EXERCISE DIRECTIONS | What is needed is an exact copy of every entry below, with the pictures left out.

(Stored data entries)
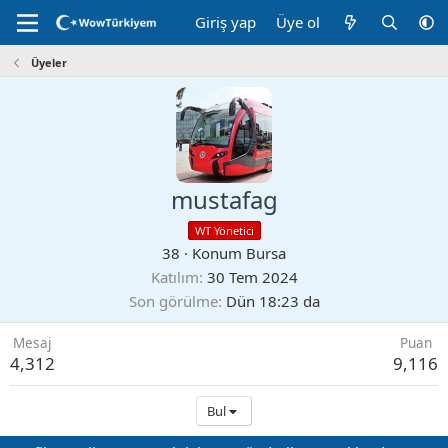
Giriş yap
Üye ol
Üyeler
mustafag
WT Yönetici
38
·
Konum
Bursa
Katılım
30 Tem 2024
Son görülme
Dün 18:23 da
Mesaj
Puan
4,312
9,116
Bul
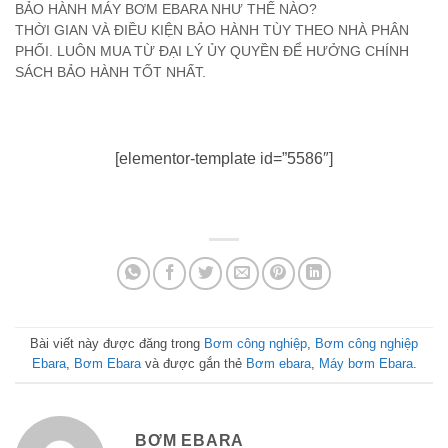
BẢO HÀNH MÁY BƠM EBARA NHƯ THẾ NÀO?
THỜI GIAN VÀ ĐIỀU KIỆN BẢO HÀNH TÙY THEO NHÀ PHÂN
PHỐI. LUÔN MUA TỪ ĐẠI LÝ ỦY QUYỀN ĐỂ HƯỞNG CHÍNH
SÁCH BẢO HÀNH TỐT NHẤT.
[elementor-template id=”5586″]
Bài viết này được đăng trong
Bơm công nghiệp
,
Bơm công nghiệp
Ebara
,
Bơm Ebara
và được gắn thẻ
Bơm ebara
,
Máy bơm Ebara
.
BƠM EBARA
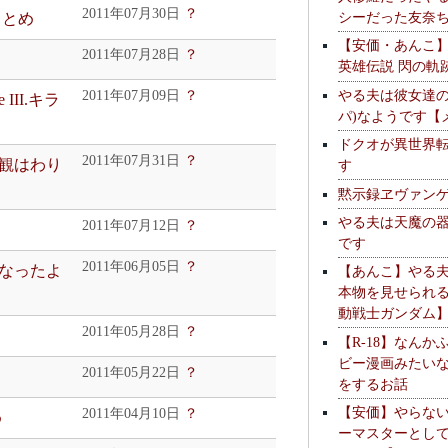
2011年07月30日
？
シーだった友奈
まとめ
【安価・あんこ
2011年07月28日
？
英雄伝説 閃の軌
やる夫は彼女達の
2011年07月09日
？
III.キラ
パ)なようです【
ドクオが異世界
2011年07月31日
？
観はわり
す
黙示録ヱヴァン
やる夫は天魔の
2011年07月12日
？
です
2011年06月05日
？
なったよ
【あんこ】やる
本物を見せられ
動戦士ガンダム
2011年05月28日
？
【R-18】なんか
ビー漫画みたい
2011年05月22日
？
をするお話
【安価】やらな
2011年04月10日
？
め
ーマスターとし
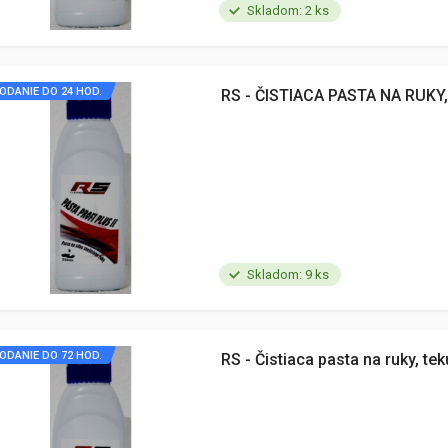
Skladom: 2 ks
ODANIE DO 24 HOD.
RS - ČISTIACA PASTA NA RUKY,
Skladom: 9 ks
ODANIE DO 72 HOD.
RS - Čistiaca pasta na ruky, tek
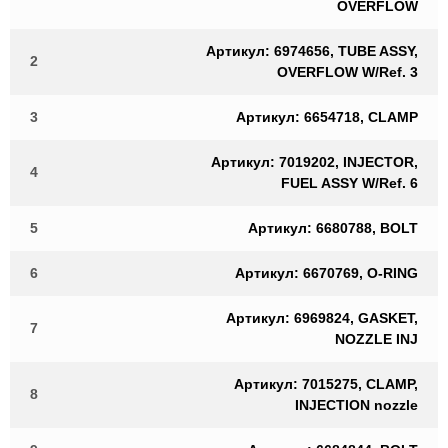
OVERFLOW
Артикул: 6974656, TUBE ASSY,
2
OVERFLOW W/Ref. 3
3
Артикул: 6654718, CLAMP
Артикул: 7019202, INJECTOR,
4
FUEL ASSY W/Ref. 6
5
Артикул: 6680788, BOLT
6
Артикул: 6670769, O-RING
Артикул: 6969824, GASKET,
7
NOZZLE INJ
Артикул: 7015275, CLAMP,
8
INJECTION nozzle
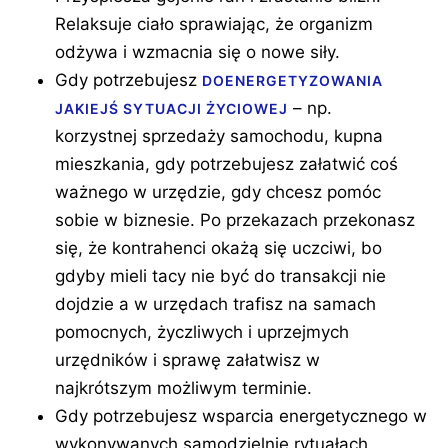
Relaksuje ciało sprawiając, że organizm
odżywa i wzmacnia się o nowe siły.
Gdy potrzebujesz
DOENERGETYZOWANIA
– np.
JAKIEJŚ SYTUACJI ŻYCIOWEJ
korzystnej sprzedaży samochodu, kupna
mieszkania, gdy potrzebujesz załatwić coś
ważnego w urzędzie, gdy chcesz pomóc
sobie w biznesie. Po przekazach przekonasz
się, że kontrahenci okażą się uczciwi, bo
gdyby mieli tacy nie być do transakcji nie
dojdzie a w urzędach trafisz na samach
pomocnych, życzliwych i uprzejmych
urzędników i sprawę załatwisz w
najkrótszym możliwym terminie.
Gdy potrzebujesz wsparcia energetycznego w
wykonywanych samodzielnie rytuałach.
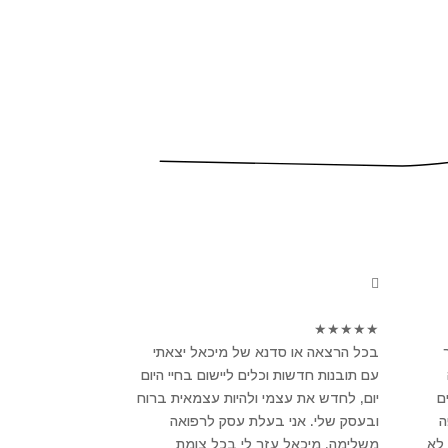
★
★
★
★
★
בכל הרצאה או סדנא של מיכאל יצאתי
עם תובנות חדשות וכלים ליישום בחיי היום
ם
יום, לחדש את עצמי ולהיות עצמאית ברוח
פה
ובעסק שלי. אני בעלת עסק לרפואה
לא
משלימה, מיכאל עזר לי בכל צומת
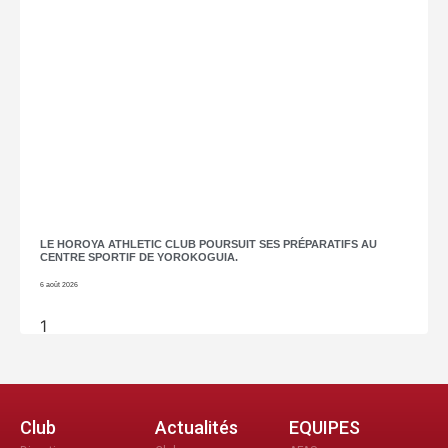
LE HOROYA ATHLETIC CLUB POURSUIT SES PRÉPARATIFS AU
CENTRE SPORTIF DE YOROKOGUIA.
6 août 2026
Club
Actualités
EQUIPES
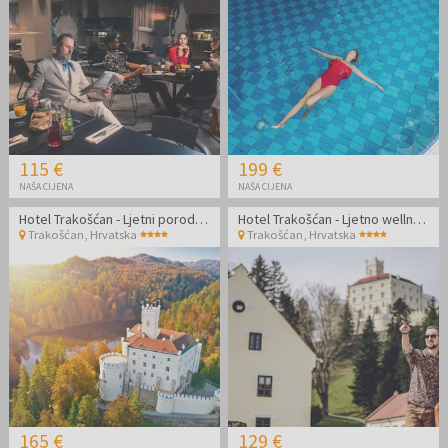
115 €
199 €
NAŠA CIJENA
NAŠA CIJENA
Hotel Trakošćan - Ljetni porodični paket opuštanja
Hotel Trakošćan - Ljetno wellness opuštanje udvoje
Trakošćan
,
Hrvatska
Trakošćan
,
Hrvatska
165 €
129 €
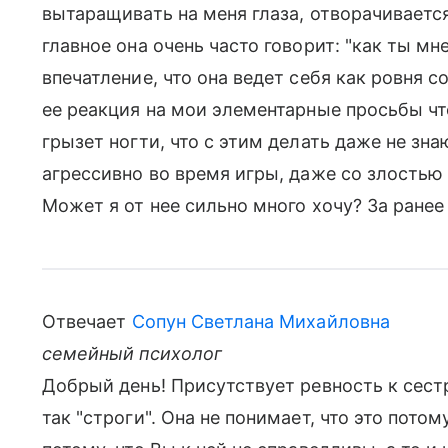
вытаращивать на меня глаза, отворачиваетс
главное она очень часто говорит: "как ты мне
впечатление, что она ведет себя как ровня с
ее реакция на мои элементарные просьбы что
грызет ногти, что с этим делать даже не зн
агрессивно во время игры, даже со злостью 
Может я от нее сильно много хочу? За ранее
Отвечает
Сопун Светлана Михайловна
семейный психолог
Добрый день! Присутствует ревность к сестр
так "строги". Она не понимает, что это потому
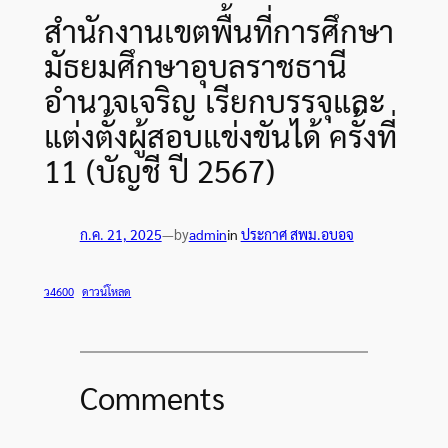
สำนักงานเขตพื้นที่การศึกษา
มัธยมศึกษาอุบลราชธานี
อำนาจเจริญ เรียกบรรจุและ
แต่งตั้งผู้สอบแข่งขันได้ ครั้งที่
11 (บัญชี ปี 2567)
by
ก.ค. 21, 2025
—
admin
in
ประกาศ สพม.อบอจ
ว4600
ดาวน์โหลด
Comments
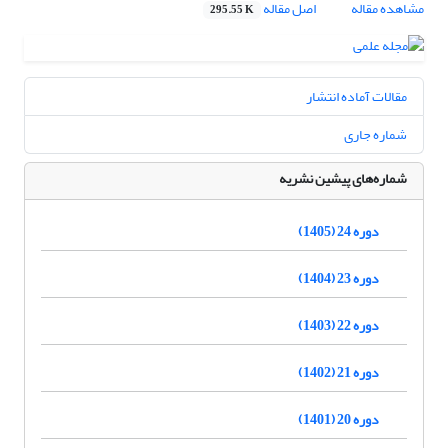
مشاهده مقاله
اصل مقاله
295.55 K
مقالات آماده انتشار
شماره جاری
شماره‌های پیشین نشریه
دوره 24 (1405)
دوره 23 (1404)
دوره 22 (1403)
دوره 21 (1402)
دوره 20 (1401)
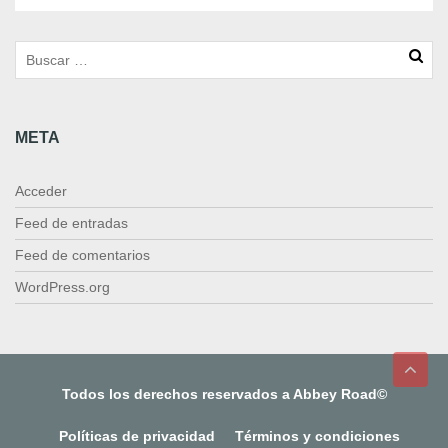
META
Acceder
Feed de entradas
Feed de comentarios
WordPress.org
Todos los derechos reservados a Abbey Road©
Políticas de privacidad
Términos y condiciones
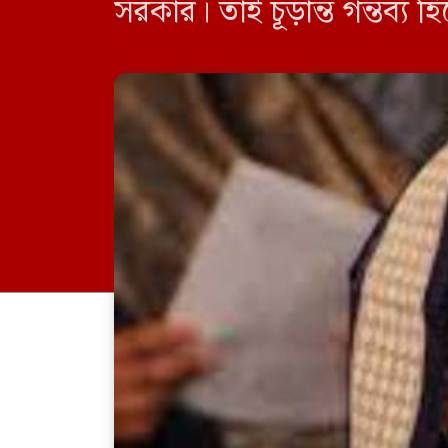
সরকার। তাই চূড়ান্ত গন্তব্য 
প্রতিবেদনে বলা হয়, শেখ হ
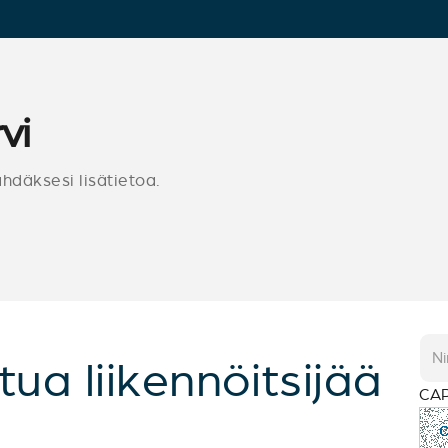
vi
ähdäksesi lisätietoa.
tua liikennöitsijää
CA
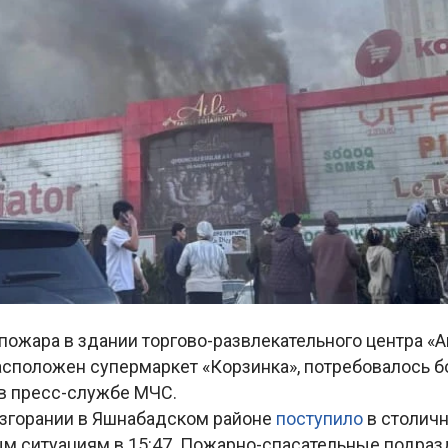
ожара в здании торгово-развлекательного центра «А
асположен супермаркет «Корзинка», потребовалось б
в пресс-службе МЧС.
згорании в Яшнабадском районе
поступило
в столич
м ситуациям в 15:47. Пожарно-спасательные подра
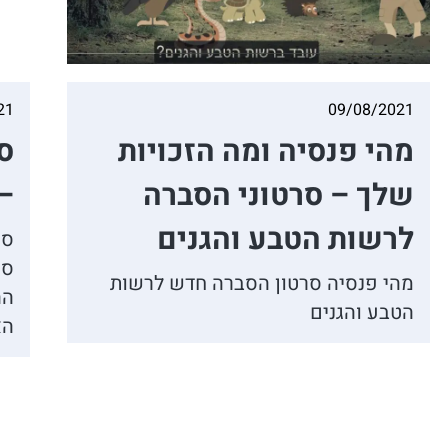
21
09/08/2021
מהי פנסיה ומה הזכויות
ס
שלך – סרטוני הסברה
–
לרשות הטבע והגנים
סר
סי
מהי פנסיה סרטון הסברה חדש לרשות
הה
הטבע והגנים
הא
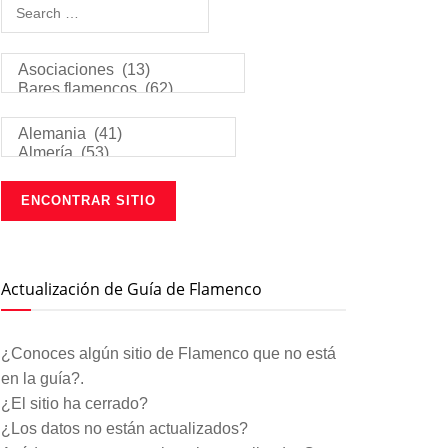
Actualización de Guía de Flamenco
¿Conoces algún sitio de Flamenco que no está
en la guía?.
¿El sitio ha cerrado?
¿Los datos no están actualizados?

RESULT |
Giriş yap
Üye ol
Üyeler
mustafag
WT Yönetici
38
·
Konum
Bursa
Katılım
30 Tem 2024
Son görülme
Dün 18:23 da
Mesaj
Puan
4,312
9,116
Bul
BẢO HÀNH MÁY BƠM EBARA NHƯ THẾ NÀO?
THỜI GIAN VÀ ĐIỀU KIỆN BẢO HÀNH TÙY THEO NHÀ PHÂN
PHỐI. LUÔN MUA TỪ ĐẠI LÝ ỦY QUYỀN ĐỂ HƯỞNG CHÍNH
SÁCH BẢO HÀNH TỐT NHẤT.
[elementor-template id=”5586″]
Bài viết này được đăng trong
Bơm công nghiệp
,
Bơm công nghiệp
Ebara
,
Bơm Ebara
và được gắn thẻ
Bơm ebara
,
Máy bơm Ebara
.
BƠM EBARA
2011年07月30日
？
シーだった友奈
まとめ
【安価・あんこ
2011年07月28日
？
英雄伝説 閃の軌
やる夫は彼女達の
2011年07月09日
？
III.キラ
パ)なようです【
ドクオが異世界
2011年07月31日
？
観はわり
す
黙示録ヱヴァン
やる夫は天魔の
2011年07月12日
？
です
2011年06月05日
？
なったよ
【あんこ】やる
本物を見せられ
動戦士ガンダム
2011年05月28日
？
【R-18】なんか
ビー漫画みたい
2011年05月22日
？
をするお話
【安価】やらな
2011年04月10日
？
め
ーマスターとし
Skladom: 2 ks
ODANIE DO 24 HOD.
RS - ČISTIACA PASTA NA RUKY,
Skladom: 9 ks
ODANIE DO 72 HOD.
RS - Čistiaca pasta na ruky, tek
OVERFLOW
Артикул: 6974656, TUBE ASSY,
2
OVERFLOW W/Ref. 3
3
Артикул: 6654718, CLAMP
Артикул: 7019202, INJECTOR,
4
FUEL ASSY W/Ref. 6
5
Артикул: 6680788, BOLT
6
Артикул: 6670769, O-RING
Артикул: 6969824, GASKET,
7
NOZZLE INJ
Артикул: 7015275, CLAMP,
8
INJECTION nozzle
Relaksuje ciało sprawiając, że organizm
odżywa i wzmacnia się o nowe siły.
Gdy potrzebujesz
DOENERGETYZOWANIA
– np.
JAKIEJŚ SYTUACJI ŻYCIOWEJ
korzystnej sprzedaży samochodu, kupna
mieszkania, gdy potrzebujesz załatwić coś
ważnego w urzędzie, gdy chcesz pomóc
sobie w biznesie. Po przekazach przekonasz
się, że kontrahenci okażą się uczciwi, bo
gdyby mieli tacy nie być do transakcji nie
dojdzie a w urzędach trafisz na samach
pomocnych, życzliwych i uprzejmych
urzędników i sprawę załatwisz w
najkrótszym możliwym terminie.
Gdy potrzebujesz wsparcia energetycznego w
wykonywanych samodzielnie rytuałach.
★
★
★
★
★
בכל הרצאה או סדנא של מיכאל יצאתי
עם תובנות חדשות וכלים ליישום בחיי היום
ם
יום, לחדש את עצמי ולהיות עצמאית ברוח
פה
ובעסק שלי. אני בעלת עסק לרפואה
לא
משלימה, מיכאל עזר לי בכל צומת
LE HOROYA ATHLETIC CLUB POURSUIT SES PRÉPARATIFS AU
CENTRE SPORTIF DE YOROKOGUIA.
6 août 2026
Club
Actualités
EQUIPES
115 €
199 €
NAŠA CIJENA
NAŠA CIJENA
Hotel Trakošćan - Ljetni porodični paket opuštanja
Hotel Trakošćan - Ljetno wellness opuštanje udvoje
Trakošćan
,
Hrvatska
Trakošćan
,
Hrvatska
165 €
129 €
вытаращивать на меня глаза, отворачиваетс
главное она очень часто говорит: "как ты мне
впечатление, что она ведет себя как ровня с
ее реакция на мои элементарные просьбы что
грызет ногти, что с этим делать даже не зн
агрессивно во время игры, даже со злостью 
Может я от нее сильно много хочу? За ранее
Отвечает
Сопун Светлана Михайловна
семейный психолог
Добрый день! Присутствует ревность к сестр
так "строги". Она не понимает, что это потому
สำนักงานเขตพื้นที่การศึกษา
มัธยมศึกษาอุบลราชธานี
อำนาจเจริญ เรียกบรรจุและ
แต่งตั้งผู้สอบแข่งขันได้ ครั้งที่
11 (บัญชี ปี 2567)
by
ก.ค. 21, 2025
—
admin
in
ประกาศ สพม.อบอจ
ว4600
ดาวน์โหลด
Comments
مشاهده مقاله
اصل مقاله
295.55 K
مقالات آماده انتشار
شماره جاری
شماره‌های پیشین نشریه
دوره 24 (1405)
دوره 23 (1404)
دوره 22 (1403)
دوره 21 (1402)
دوره 20 (1401)
META
Acceder
Feed de entradas
Feed de comentarios
WordPress.org
Todos los derechos reservados a Abbey Road©
Políticas de privacidad
Términos y condiciones
সরকার। তাই চূড়ান্ত গন্তব্য 
প্রতিবেদনে বলা হয়, শেখ হ
vi
ähdäksesi lisätietoa.
tua liikennöitsijää
CA
ожара в здании торгово-развлекательного центра «А
асположен супермаркет «Корзинка», потребовалось б
в пресс-службе МЧС.
згорании в Яшнабадском районе
поступило
в столич
м ситуациям в 15:47. Пожарно-спасательные подра
21
09/08/2021
מהי פנסיה ומה הזכויות
ס
שלך – סרטוני הסברה
–
לרשות הטבע והגנים
סר
סי
מהי פנסיה סרטון הסברה חדש לרשות
הה
הטבע והגנים
הא
Actualización de Guía de Flamenco
¿Conoces algún sitio de Flamenco que no está
en la guía?.
¿El sitio ha cerrado?
¿Los datos no están actualizados?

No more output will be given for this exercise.